Depuis plusieurs années, la pauvreté aidant, les consommateurs gabonais assistent à la recrudescence des produits non certifiés dans les divers marchés de la capitale. Il s’agit, entre autres, des produits de toilettes constitués par des pâtes dentifrices, papiers hygiéniques et des produits d’entretien dont la plupart viennent du Nigeria.
Mal entreposés et généralement au soleil, ces produits sont issus de la contrefaçon avec des imitations des produits de plusieurs firmes pharmaceutiques connues.
Les médicaments contrefaits sont de qualité inférieure et étiquetés frauduleusement pour en dissimuler la nature ou la source, souligne la Commission économique pour l’Afrique (CEA) qui précise que la contrefaçon peut concerner aussi bien des produits de marque que des produits génériques.
Dans les pays plus riches, la contrefaçon concerne le plus souvent des médicaments coûteux tels que les hormones, les corticoïdes et les antihistaminiques.
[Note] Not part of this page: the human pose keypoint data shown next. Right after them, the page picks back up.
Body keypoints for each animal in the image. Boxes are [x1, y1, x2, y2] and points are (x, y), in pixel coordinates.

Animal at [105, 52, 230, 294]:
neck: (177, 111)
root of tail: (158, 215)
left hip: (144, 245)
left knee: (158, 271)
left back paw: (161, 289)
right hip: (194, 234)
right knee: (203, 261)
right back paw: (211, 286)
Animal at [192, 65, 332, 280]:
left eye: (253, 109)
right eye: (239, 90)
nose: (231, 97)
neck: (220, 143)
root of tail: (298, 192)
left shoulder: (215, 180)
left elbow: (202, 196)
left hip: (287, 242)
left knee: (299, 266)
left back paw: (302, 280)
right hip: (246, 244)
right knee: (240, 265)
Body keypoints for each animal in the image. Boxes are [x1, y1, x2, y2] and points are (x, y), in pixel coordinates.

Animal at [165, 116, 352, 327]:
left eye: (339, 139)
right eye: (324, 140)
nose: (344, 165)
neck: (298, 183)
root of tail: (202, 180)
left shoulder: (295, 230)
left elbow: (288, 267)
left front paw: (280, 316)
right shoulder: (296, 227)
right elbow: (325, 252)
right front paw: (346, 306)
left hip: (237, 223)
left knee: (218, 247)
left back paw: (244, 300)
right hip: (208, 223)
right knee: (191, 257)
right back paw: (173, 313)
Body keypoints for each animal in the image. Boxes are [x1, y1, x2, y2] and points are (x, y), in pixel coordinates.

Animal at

Dans les pays en développement, les médicaments qui font le plus souvent l’objet de contrefaçons sont ceux qu’on utilise contre des affections potentiellement mortelles comme le paludisme, la tuberculose et le VIH/SIDA.
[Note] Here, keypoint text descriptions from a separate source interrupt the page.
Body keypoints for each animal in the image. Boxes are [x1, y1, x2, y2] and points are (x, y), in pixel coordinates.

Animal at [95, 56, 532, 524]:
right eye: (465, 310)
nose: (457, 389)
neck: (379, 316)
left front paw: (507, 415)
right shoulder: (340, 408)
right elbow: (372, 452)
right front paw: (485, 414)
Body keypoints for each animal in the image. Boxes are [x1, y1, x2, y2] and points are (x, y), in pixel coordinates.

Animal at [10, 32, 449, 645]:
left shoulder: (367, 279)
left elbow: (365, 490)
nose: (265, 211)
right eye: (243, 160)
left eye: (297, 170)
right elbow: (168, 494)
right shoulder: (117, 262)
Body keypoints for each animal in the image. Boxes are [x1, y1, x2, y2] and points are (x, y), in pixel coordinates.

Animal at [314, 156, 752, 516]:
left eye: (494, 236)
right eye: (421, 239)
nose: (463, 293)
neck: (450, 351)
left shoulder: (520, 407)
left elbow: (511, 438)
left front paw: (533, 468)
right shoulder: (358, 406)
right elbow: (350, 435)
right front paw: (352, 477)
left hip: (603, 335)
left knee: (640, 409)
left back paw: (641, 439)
Les recettes mondiales de la vente des médicaments contrefaits et de qualité inférieure atteignent plus de US $32 milliards par an.
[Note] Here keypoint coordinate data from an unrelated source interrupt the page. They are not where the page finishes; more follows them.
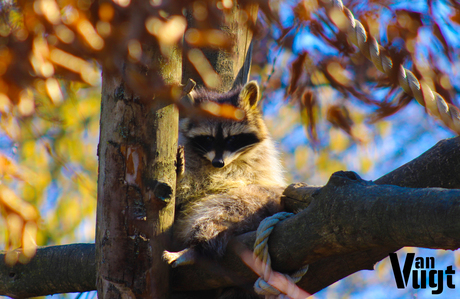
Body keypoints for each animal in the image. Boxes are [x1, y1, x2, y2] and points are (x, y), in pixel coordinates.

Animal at [164, 82, 286, 272]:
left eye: (232, 139)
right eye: (208, 138)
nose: (218, 163)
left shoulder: (257, 163)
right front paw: (181, 175)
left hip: (256, 202)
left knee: (220, 211)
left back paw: (196, 249)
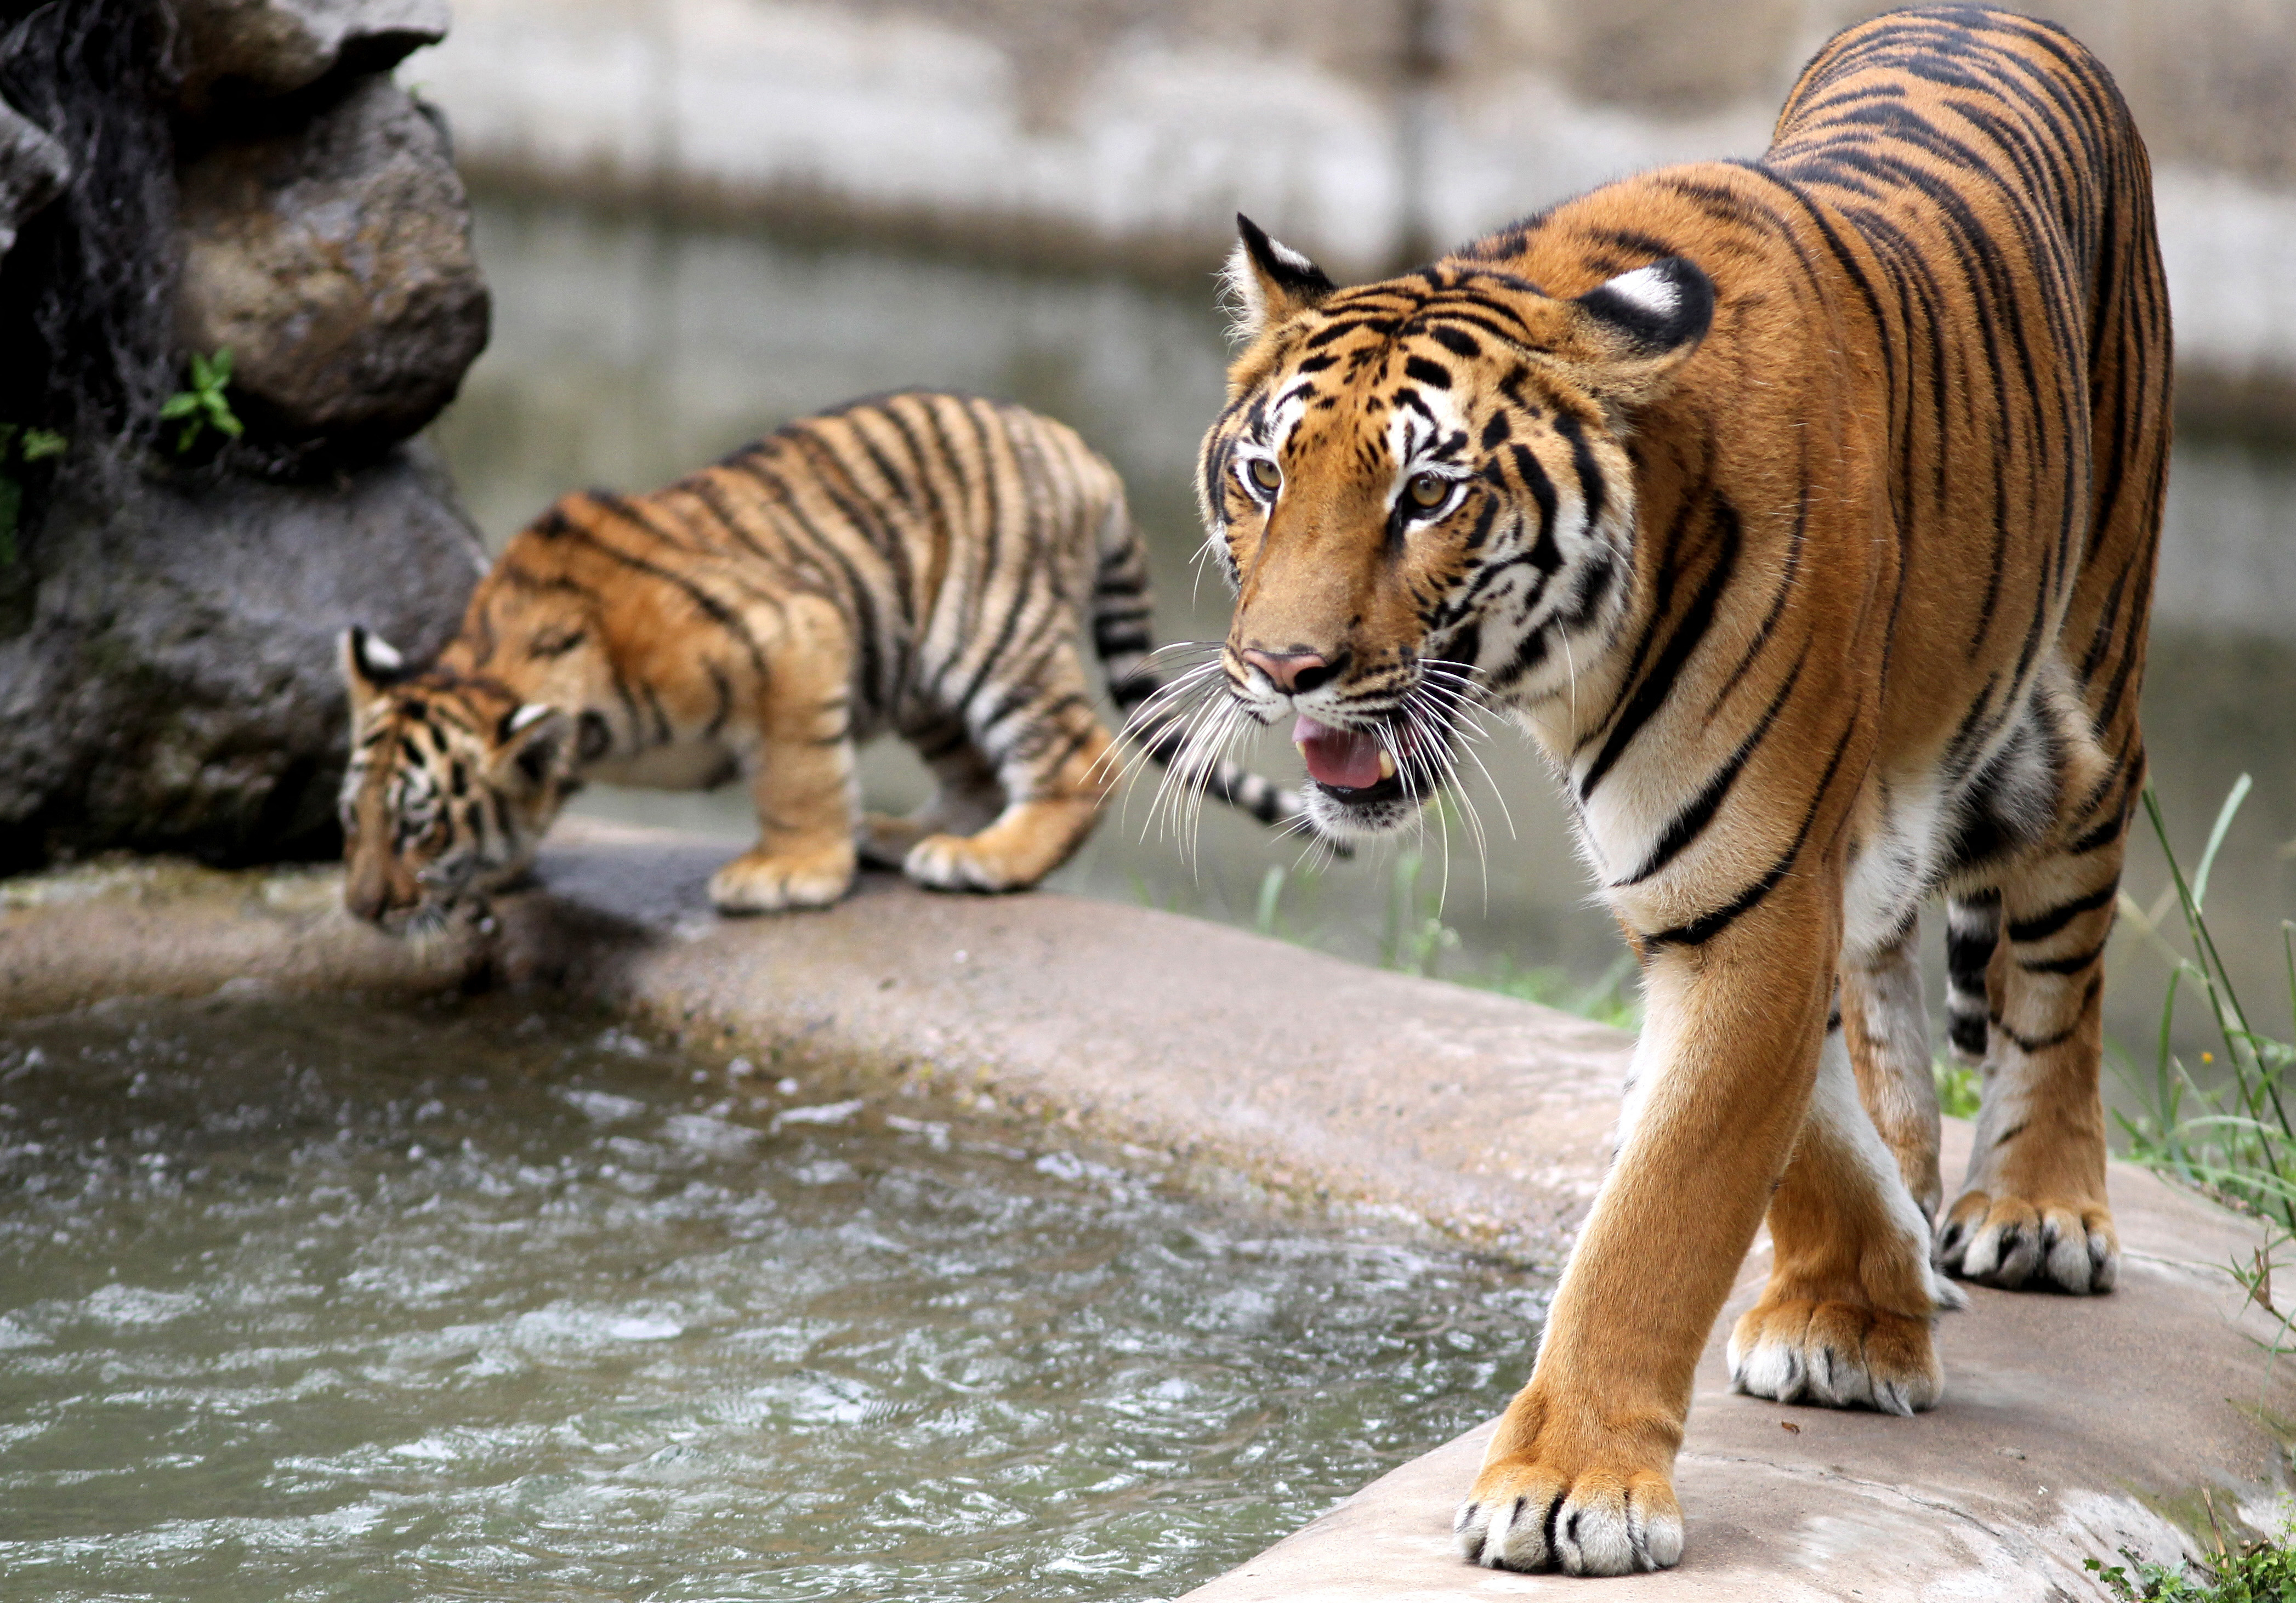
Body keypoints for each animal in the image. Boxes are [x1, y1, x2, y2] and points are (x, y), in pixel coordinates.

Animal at [337, 390, 1301, 933]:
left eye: (420, 827)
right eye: (355, 821)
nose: (360, 908)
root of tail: (1081, 452)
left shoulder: (797, 635)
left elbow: (796, 775)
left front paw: (790, 875)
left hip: (989, 637)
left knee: (1076, 754)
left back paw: (986, 860)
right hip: (920, 676)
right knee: (974, 772)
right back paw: (911, 835)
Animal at [1182, 6, 2168, 1576]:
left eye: (1425, 495)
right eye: (1268, 474)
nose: (1281, 670)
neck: (1571, 666)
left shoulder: (1747, 891)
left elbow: (1662, 1205)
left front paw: (1567, 1485)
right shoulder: (1721, 887)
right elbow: (1795, 1125)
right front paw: (1862, 1299)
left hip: (2094, 657)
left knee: (2060, 956)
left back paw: (2036, 1208)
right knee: (1890, 985)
Le commerce de ces médicaments affecte davantage les pays où le contrôle et l’application de la réglementation pharmaceutique sont moins stricts, où l’approvisionnement en médicaments de base est insuffisant et/ou irrégulier, où les marchés ne sont pas réglementés et les prix ne sont pas abordables.
Toutefois, l’un des produits le plus contrefait aujourd’hui est le Viagra, qui est largement vendu par l’Internet dans les pays industrialisés, rapporte la CEA.
En 2002, GlaxoSmithKline a découvert aux Etats-Unis des flacons suspects supposés contenir 60 comprimés de Combivir (lamivudine plus zidovudine) et qui contenaient en fait un autre médicament, le Ziagen (abacavir).
La société a pu déterminer que des étiquettes contrefaites de comprimés de Combivir ont été placées sur deux flacons de Ziagen, les étiquettes sur deux autres flacons étant suspectes.
Les deux médicaments sont utilisés dans le cadre d’associations médicamenteuses contre l’infection à VIH et peuvent provoquer des réactions d’hypersensibilité potentiellement mortelles chez des patients qui prennent d’autres médicaments.